There's an open PR now to register BridgeStan, which will be merged in 3 days: https://github.com/JuliaRegistries/General/pull/76783. BridgeStan now by default lazily downloads the bridgestan repo when first needed, has no dependencies outside the standard library, and is compatible with Julia v1.6.

goedman commented 1 year ago

@sethaxen Thanks Seth!

The last couple of days I have been using the latest code merges to the BridgeStan repo. Haven't played around with the lazy download feature.

Once merged in the registry I plan to make a few more changes to StanSample.jl to 1) check the parent directory where cmdstan has been downloaded, 2) check the ENV for a valid BRIDGESTAN value and 3) download the bridgestan repo.

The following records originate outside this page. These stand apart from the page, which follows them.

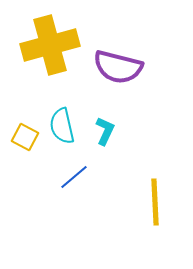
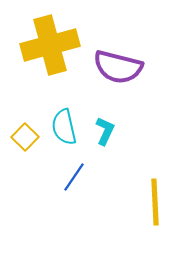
cyan semicircle: moved 2 px right, 1 px down
yellow square: rotated 16 degrees clockwise
blue line: rotated 16 degrees counterclockwise
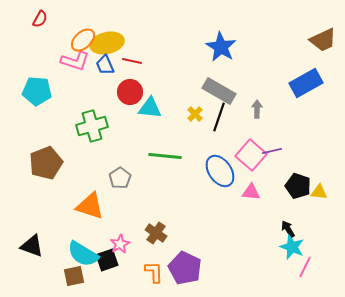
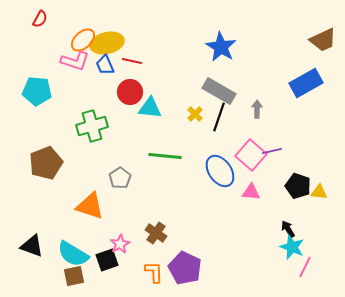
cyan semicircle: moved 10 px left
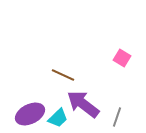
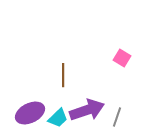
brown line: rotated 65 degrees clockwise
purple arrow: moved 4 px right, 6 px down; rotated 124 degrees clockwise
purple ellipse: moved 1 px up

That should hopefully do the trick.

sethaxen commented 1 year ago

Once merged in the registry I plan to make a few more changes to StanSample.jl to 1) check the parent directory where cmdstan has been downloaded, 2) check the ENV for a valid BRIDGESTAN value and 3) download the bridgestan repo.

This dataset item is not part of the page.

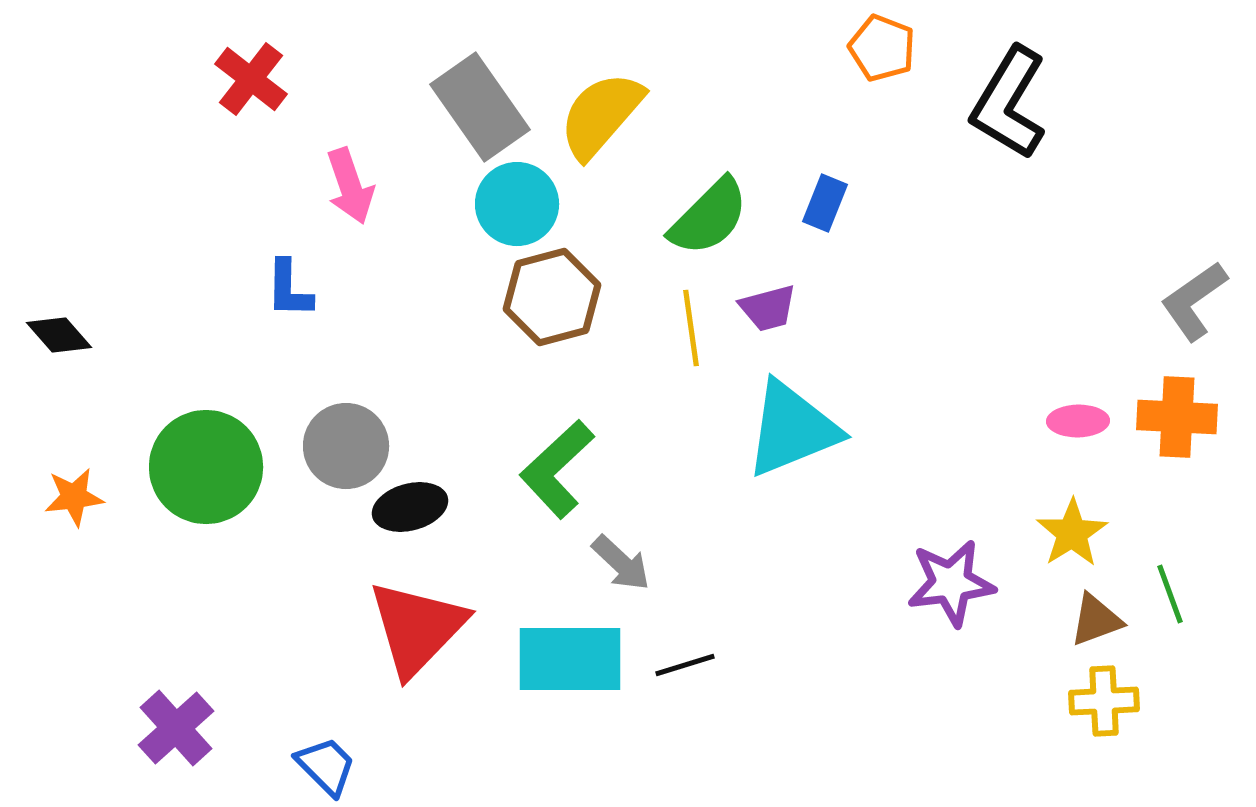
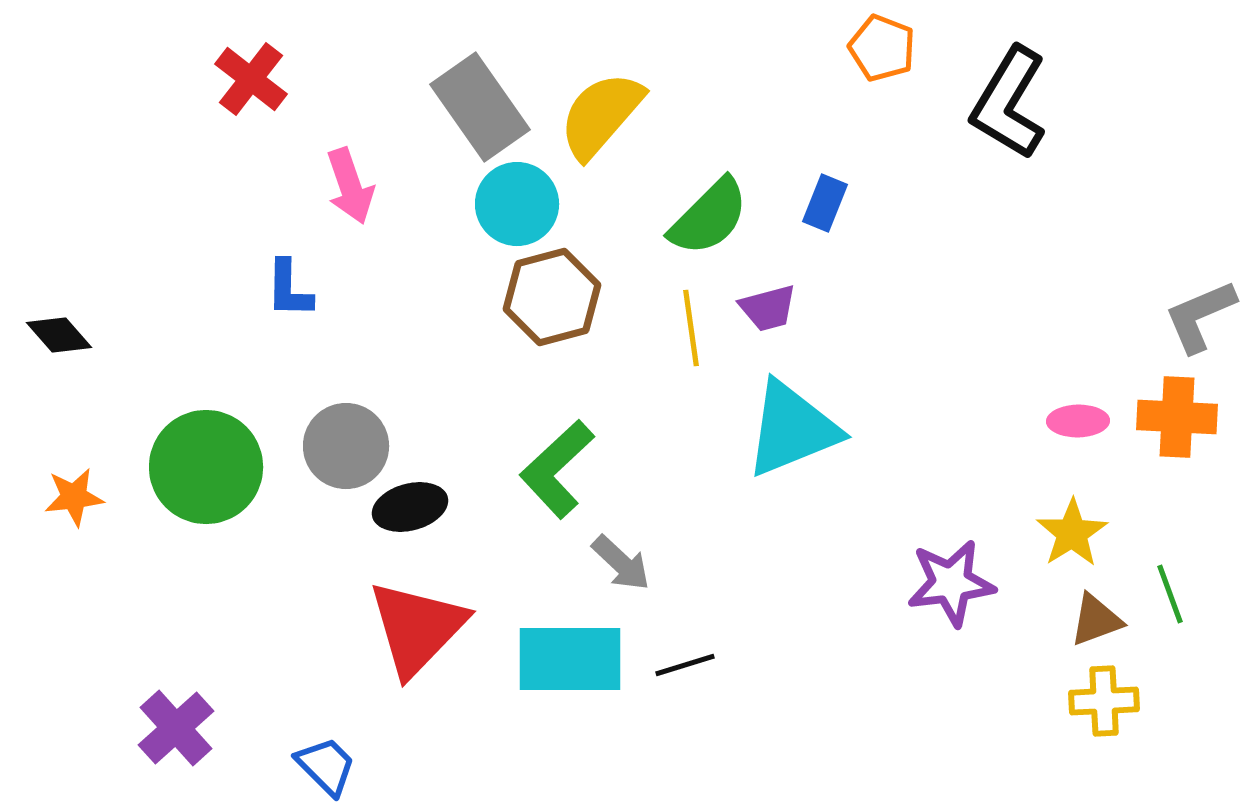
gray L-shape: moved 6 px right, 15 px down; rotated 12 degrees clockwise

One of the nice things about bridgestan's new release mechanism is BridgeStan.jl's bridgestan artifact always points to a release of the source made concurrently with that version of the package, so they cannot possibly be out of sync, which makes it preferable to downloading the source. Nevertheless, to support customization, BridgeStan.jl by default checks the BRIDGESTAN environment variable before checking the artifact.

So my suggestion is to simply document that users should set BRIDGESTAN if they really want to use a specific downloaded copy of the repo, pointing to the BridgeStan.jl docs for reference, and don't implement options 1), 2), or 3). They're not necessary, since BridgeStan handles this, and they potentially make things unstable.

goedman commented 1 year ago

Hi Seth,

Sounds like good advice!

I've updated StanSample.jl accordingly as the environment variable will cover what I might occasionally need for testing.

Will do some more testing on CI and see what's the best way to release it (which I kind of need for Pluto).